Input Block Start

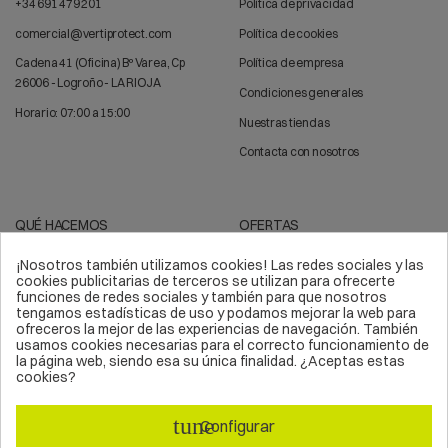
+34 691 479 201
Política de privacidad
comercial@vertiprotect.com
Política de cookies
Cadena 41 (Oficina) Bº Varea, Cp
Política de empresa
26006 - Logroño - LA RIOJA
Condiciones generales
Horario: 07:00 a 15:00
Nuestras tiendas
Contacta con nosotros
QUÉ HACEMOS
OFERTAS
¡Nosotros también utilizamos cookies! Las redes sociales y las
Trabajos verticales
Arnés de seguridad
cookies publicitarias de terceros se utilizan para ofrecerte
funciones de redes sociales y también para que nosotros
Líneas de vida
Sistemas anticaídas
tengamos estadísticas de uso y podamos mejorar la web para
ofreceros la mejor de las experiencias de navegación. También
Epis
Kits de seguridad
usamos cookies necesarias para el correcto funcionamiento de
la página web, siendo esa su única finalidad. ¿Aceptas estas
Equipos de protección
Material deportivo
cookies?
Equipos verticales
Soluciones en altura
tune
Asesoramiento en altura
Escalada
Configurar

Input Block End

Write out the text from every row above as a JSON list of strings, one string per line, leaving out blank lines. Don't include the pictures.

• _Output of the task_:
[
  "+34 691 479 201",
  "Política de privacidad",
  "comercial@vertiprotect.com",
  "Política de cookies",
  "Cadena 41 (Oficina) Bº Varea, Cp",
  "Política de empresa",
  "26006 - Logroño - LA RIOJA",
  "Condiciones generales",
  "Horario: 07:00 a 15:00",
  "Nuestras tiendas",
  "Contacta con nosotros",
  "QUÉ HACEMOS",
  "OFERTAS",
  "¡Nosotros también utilizamos cookies! Las redes sociales y las",
  "Trabajos verticales",
  "Arnés de seguridad",
  "cookies publicitarias de terceros se utilizan para ofrecerte",
  "funciones de redes sociales y también para que nosotros",
  "Líneas de vida",
  "Sistemas anticaídas",
  "tengamos estadísticas de uso y podamos mejorar la web para",
  "ofreceros la mejor de las experiencias de navegación. También",
  "Epis",
  "Kits de seguridad",
  "usamos cookies necesarias para el correcto funcionamiento de",
  "la página web, siendo esa su única finalidad. ¿Aceptas estas",
  "Equipos de protección",
  "Material deportivo",
  "cookies?",
  "Equipos verticales",
  "Soluciones en altura",
  "tune",
  "Asesoramiento en altura",
  "Escalada",
  "Configurar"
]